Notoginsenoside R1 Counteracts Endotoxin-Induced Activation of Endothelial Cells In Vitro and Endotoxin-Induced Lethality in Mice In Vivo

Abstract

Abstract In this study we investigated a possible counteracting activity of notoginsenoside R1 (NG-R1) on lipopolysaccharide (LPS)-induced effects in vitro and in vivo. The upregulation of plasminogen activator inhibitor-1 (PAI-1) antigen due to LPS (1 μg/mL for 12 hours) in human umbilical vein endothelial cells (HUVECs) was prevented when the cells were incubated simultaneously with 100 μg/mL NG-R1 (PAI-1 antigen: LPS-treated cells, 969±54 ng/10 ⁵ cells; control cells, 370±15 ng/10 ⁵ cells; LPS+NG-R1–treated cells, 469±29 ng/10 ⁵ cells; n=6).

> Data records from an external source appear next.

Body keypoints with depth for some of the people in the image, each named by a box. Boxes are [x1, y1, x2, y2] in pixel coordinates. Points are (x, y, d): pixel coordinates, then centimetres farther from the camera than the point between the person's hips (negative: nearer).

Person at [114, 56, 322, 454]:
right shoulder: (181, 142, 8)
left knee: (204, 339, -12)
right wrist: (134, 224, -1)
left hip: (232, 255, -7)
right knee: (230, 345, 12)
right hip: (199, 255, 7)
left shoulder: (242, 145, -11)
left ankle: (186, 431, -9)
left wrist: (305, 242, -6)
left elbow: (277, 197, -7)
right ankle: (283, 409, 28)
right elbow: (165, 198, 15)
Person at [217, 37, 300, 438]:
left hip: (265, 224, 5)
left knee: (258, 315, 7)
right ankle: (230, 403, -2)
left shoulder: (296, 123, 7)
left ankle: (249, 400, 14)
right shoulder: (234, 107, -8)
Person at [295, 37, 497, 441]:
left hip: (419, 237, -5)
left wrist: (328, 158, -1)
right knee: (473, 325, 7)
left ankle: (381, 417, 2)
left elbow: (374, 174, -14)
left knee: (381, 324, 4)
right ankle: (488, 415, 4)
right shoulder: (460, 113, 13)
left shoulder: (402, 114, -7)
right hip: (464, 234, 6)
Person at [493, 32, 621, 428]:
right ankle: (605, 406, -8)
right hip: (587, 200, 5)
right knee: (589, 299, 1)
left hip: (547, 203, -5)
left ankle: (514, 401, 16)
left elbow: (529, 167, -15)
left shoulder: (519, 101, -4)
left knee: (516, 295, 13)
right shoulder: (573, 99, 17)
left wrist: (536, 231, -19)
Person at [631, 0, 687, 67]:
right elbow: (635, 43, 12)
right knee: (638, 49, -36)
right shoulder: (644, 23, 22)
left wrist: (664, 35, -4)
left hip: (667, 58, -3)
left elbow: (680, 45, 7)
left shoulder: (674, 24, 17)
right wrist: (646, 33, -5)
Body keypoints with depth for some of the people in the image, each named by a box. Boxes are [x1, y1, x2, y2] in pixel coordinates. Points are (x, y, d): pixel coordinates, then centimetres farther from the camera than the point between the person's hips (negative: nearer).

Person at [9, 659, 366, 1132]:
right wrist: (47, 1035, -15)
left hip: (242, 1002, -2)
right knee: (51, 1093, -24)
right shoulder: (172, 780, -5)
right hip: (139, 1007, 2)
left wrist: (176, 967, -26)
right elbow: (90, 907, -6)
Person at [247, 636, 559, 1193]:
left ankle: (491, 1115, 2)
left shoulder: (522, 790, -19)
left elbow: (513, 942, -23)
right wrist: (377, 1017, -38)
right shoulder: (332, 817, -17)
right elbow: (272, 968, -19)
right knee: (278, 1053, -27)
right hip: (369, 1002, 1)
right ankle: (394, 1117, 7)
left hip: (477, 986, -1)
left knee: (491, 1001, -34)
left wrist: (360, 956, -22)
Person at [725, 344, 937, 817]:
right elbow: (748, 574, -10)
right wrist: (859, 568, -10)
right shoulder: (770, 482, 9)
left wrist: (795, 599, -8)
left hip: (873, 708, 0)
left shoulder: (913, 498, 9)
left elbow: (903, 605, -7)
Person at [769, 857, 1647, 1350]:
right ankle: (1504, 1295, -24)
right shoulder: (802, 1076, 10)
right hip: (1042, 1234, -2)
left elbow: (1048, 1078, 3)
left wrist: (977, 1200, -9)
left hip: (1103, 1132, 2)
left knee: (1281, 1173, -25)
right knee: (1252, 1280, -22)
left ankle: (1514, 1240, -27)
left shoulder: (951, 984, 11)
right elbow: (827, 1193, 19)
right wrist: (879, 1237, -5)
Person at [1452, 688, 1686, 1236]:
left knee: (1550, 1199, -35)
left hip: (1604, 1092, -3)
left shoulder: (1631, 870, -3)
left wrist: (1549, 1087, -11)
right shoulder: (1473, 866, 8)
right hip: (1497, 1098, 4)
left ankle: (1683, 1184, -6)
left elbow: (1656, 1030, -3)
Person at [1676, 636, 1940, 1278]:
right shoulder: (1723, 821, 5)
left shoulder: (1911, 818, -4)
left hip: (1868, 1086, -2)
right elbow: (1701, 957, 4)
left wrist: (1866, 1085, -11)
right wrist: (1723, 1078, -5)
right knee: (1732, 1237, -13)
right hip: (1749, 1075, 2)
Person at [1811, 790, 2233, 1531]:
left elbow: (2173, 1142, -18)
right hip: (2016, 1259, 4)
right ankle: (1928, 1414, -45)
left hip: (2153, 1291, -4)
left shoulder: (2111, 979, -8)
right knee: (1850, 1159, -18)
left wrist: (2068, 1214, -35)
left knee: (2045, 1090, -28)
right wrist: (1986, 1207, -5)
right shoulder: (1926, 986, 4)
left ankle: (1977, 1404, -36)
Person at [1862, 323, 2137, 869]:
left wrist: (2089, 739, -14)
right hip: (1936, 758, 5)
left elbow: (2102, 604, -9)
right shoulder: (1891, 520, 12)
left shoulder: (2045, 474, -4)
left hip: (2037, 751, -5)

The 2.5- and 3.4-fold (2.2- and 3.2-kb) increases in PAI-1 mRNA levels induced by LPS (1 μg/mL for 6 hours) were reduced to 1.4- and 2.6-fold increases in the presence of both LPS and 100 μg/mL NG-R1. LPS-induced tissue factor (TF) activity in HUVECs was also counteracted when the cells were coincubated with both LPS and 100 μg/mL NG-R1 for 6 hours (TF activity: LPS-treated cells, 88.6±6.5 mU/10 ⁶ cells; control cells, 0.7±0.01 mU/10 ⁶ cells; LPS+NG-R1–treated cells, 56.0±1.9 mU/10 ⁶ cells). The 26-fold increase in TF mRNA levels induced by LPS (1 μg/mL for 2 hours) was reduced to a 13-fold increase in the presence of both LPS and 100 μg/mL NG-R1. PAI activity levels in the plasma of mice 4 hours after injection of LPS (10 ng/g body wt) increased 2.3-fold compared with a control group. In contrast, PAI activity from LPS+NG-R1 (1 μg/g body wt NG-R1)–treated animals was at control level (PAI-1 activity: LPS-treated group, 11.3±3.1 U/mL; control group, 4.9±0.3 U/mL; LPS+NG-R1–treated group, 4.3±1.0 U/mL; n=5 to 8). The production of TNF-α induced by 1 μg/mL LPS by cultured human whole-blood cells was inhibited by 46% when the cells were incubated together with 100 μg/mL NG-R1. NG-R1 protected mice from the lethal effects of LPS. The 78% lethality induced by LPS/galactosamine was reduced to 23% when NG-R1 was administered simultaneously ( P <.01 by χ ² test). To extend this study to inflammatory cells, the effect of NG-R1 on LPS stimulation of the monocytic cell line THP-1 was investigated. NG-R1 inhibited the LPS-induced degradation of IκB-α and superinduced LPS-induced IκB-α mRNA, indicating that the effect of NG-R1 is not restricted to endothelial cells and is at least in part mediated by interference with the NF-κB/IκB-α pathway.